16Or l’épopée littéraire ne se dit jamais mieux que lorsque l’épopée monarchique semble interdite. Notre auteur substitue ainsi la parole épique non seulement à un héroïsme en acte rendu impossible par son triste siècle mais encore à une transgression érotique rendue délicate par le faux moralisme (p. 321). Cet esprit spécifique à la création aurevillienne peut donc finalement ouvrir l’étude vers une stimulante proposition : si Mallarmé voulait que la poésie devienne une véritable musique, Barbey d’Aurevilly attend du roman qu’il reproduise un authentique opéra (p. 349 sq.). Ne songeons qu’à l’aria de Mme de Gesvres dans L’Amour impossible :

Je ne puis pas vous aimer, vous, et vous êtes cependant l’homme qui m’ait d’abord le plus attiré […]. Vous êtes l’esprit le plus distingué que j’aie jamais rencontré […] Vous êtes tout cela, Raimbaud […]. Vous êtes le seul […]. Vous êtes le seul […]. Enfin vous êtes le seul20

17 Les exemples peuvent d’ailleurs se multiplier sous la plume du romancier (p. 333‑379). Un tel travail de transposition romanesque nous ouvre en tout cas pleinement à ce spectacle du texte qui renouvelle artistement la rhétorique et fonde une nouvelle lyrique. On comprend mieux encore l’identité poétique du récit (« le trajet romanesque des personnages aurevilliens ne se fait donc pas sur le mode d’une évolution, par exemple psychologique, mais bien sur le mode d’une déclinaison d’essence poétique », p. 388), sa constante hésitation entre atticisme ou asianisme et son usage pleinement musical du tiret typographique (« instrument prédisposé à faire naître la musicalité poétique intrinsèque d’un verbe […], le style plonge[ant] au plus profond d’un moi assumé comme fragmentaire », p. 470). On lit un peu Barbey d’Arevilly dans le texte, enfin, tel qu’en lui‑même.

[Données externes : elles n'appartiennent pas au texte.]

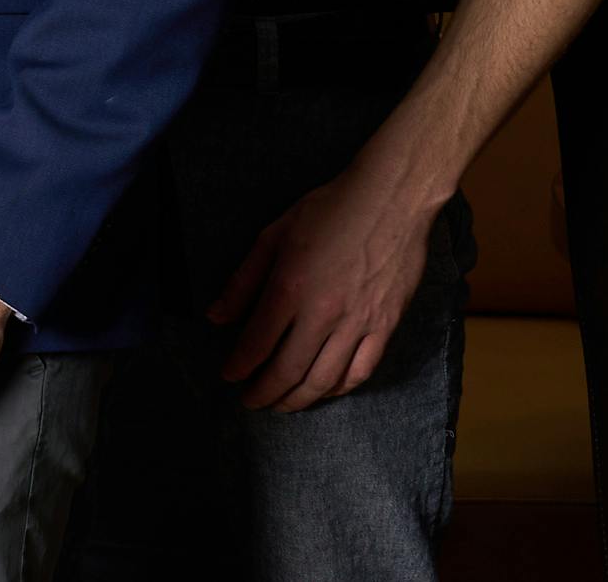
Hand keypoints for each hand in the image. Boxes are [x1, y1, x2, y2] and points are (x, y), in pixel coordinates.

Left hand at [211, 161, 438, 411]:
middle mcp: (324, 313)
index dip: (240, 366)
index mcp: (290, 289)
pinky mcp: (387, 325)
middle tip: (250, 403)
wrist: (390, 200)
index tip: (228, 377)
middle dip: (265, 392)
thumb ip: (243, 281)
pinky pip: (362, 369)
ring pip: (326, 378)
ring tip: (283, 406)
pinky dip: (340, 387)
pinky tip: (326, 391)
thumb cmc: (327, 211)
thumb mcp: (273, 235)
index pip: (257, 343)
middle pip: (290, 370)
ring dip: (300, 399)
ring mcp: (359, 322)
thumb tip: (217, 317)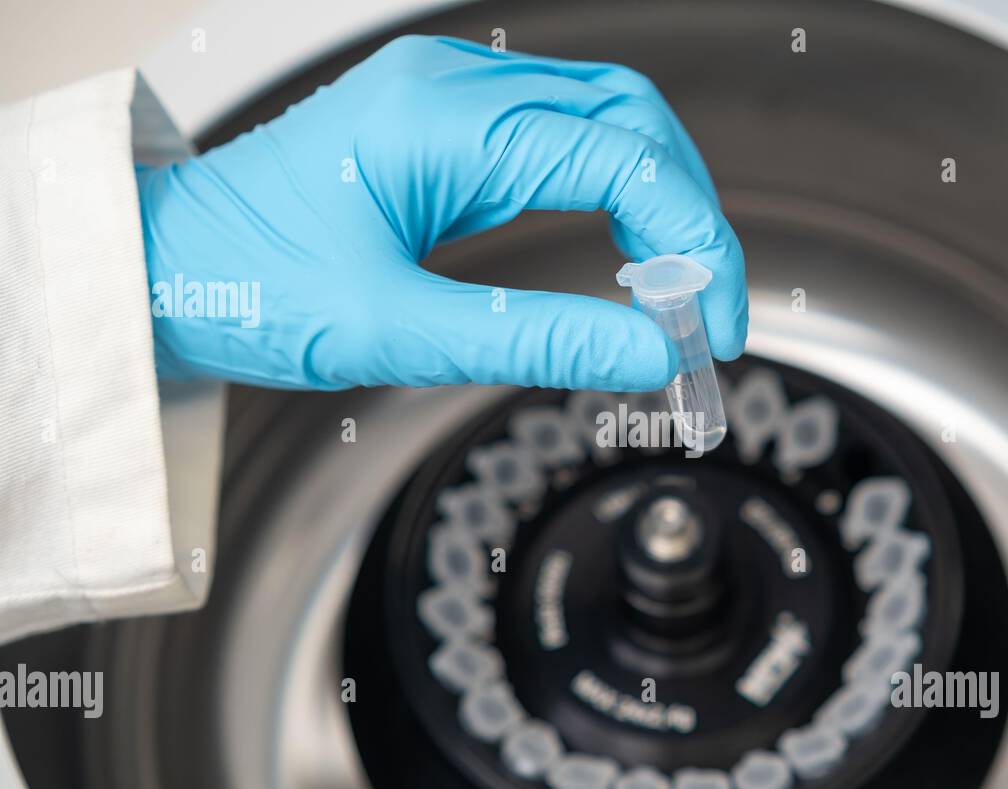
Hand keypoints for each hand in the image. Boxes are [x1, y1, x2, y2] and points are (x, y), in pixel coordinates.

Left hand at [135, 35, 747, 390]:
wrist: (164, 266)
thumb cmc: (248, 286)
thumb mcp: (398, 331)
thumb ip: (537, 340)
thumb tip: (647, 352)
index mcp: (446, 120)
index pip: (626, 158)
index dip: (693, 242)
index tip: (713, 323)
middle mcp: (455, 86)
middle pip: (632, 118)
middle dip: (692, 212)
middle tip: (708, 310)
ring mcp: (450, 97)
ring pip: (605, 119)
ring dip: (660, 198)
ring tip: (677, 289)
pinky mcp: (447, 127)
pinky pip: (560, 136)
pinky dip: (614, 191)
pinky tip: (625, 248)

18Malgré de trop nombreuses scories rédactionnelles (fautes de frappe et usage fautif de la virgule, expressions malheureuses comme « au final » ou « du coup » et gestion erronée de l’italique), l’ouvrage de Vigor Caillet présente ainsi de belles qualités didactiques permettant au lecteur qui découvre Barbey d’Aurevilly d’entrer dans un monde bizarre et bariolé pour mieux plonger dans la réalité toujours déjà hybride de son propre monde.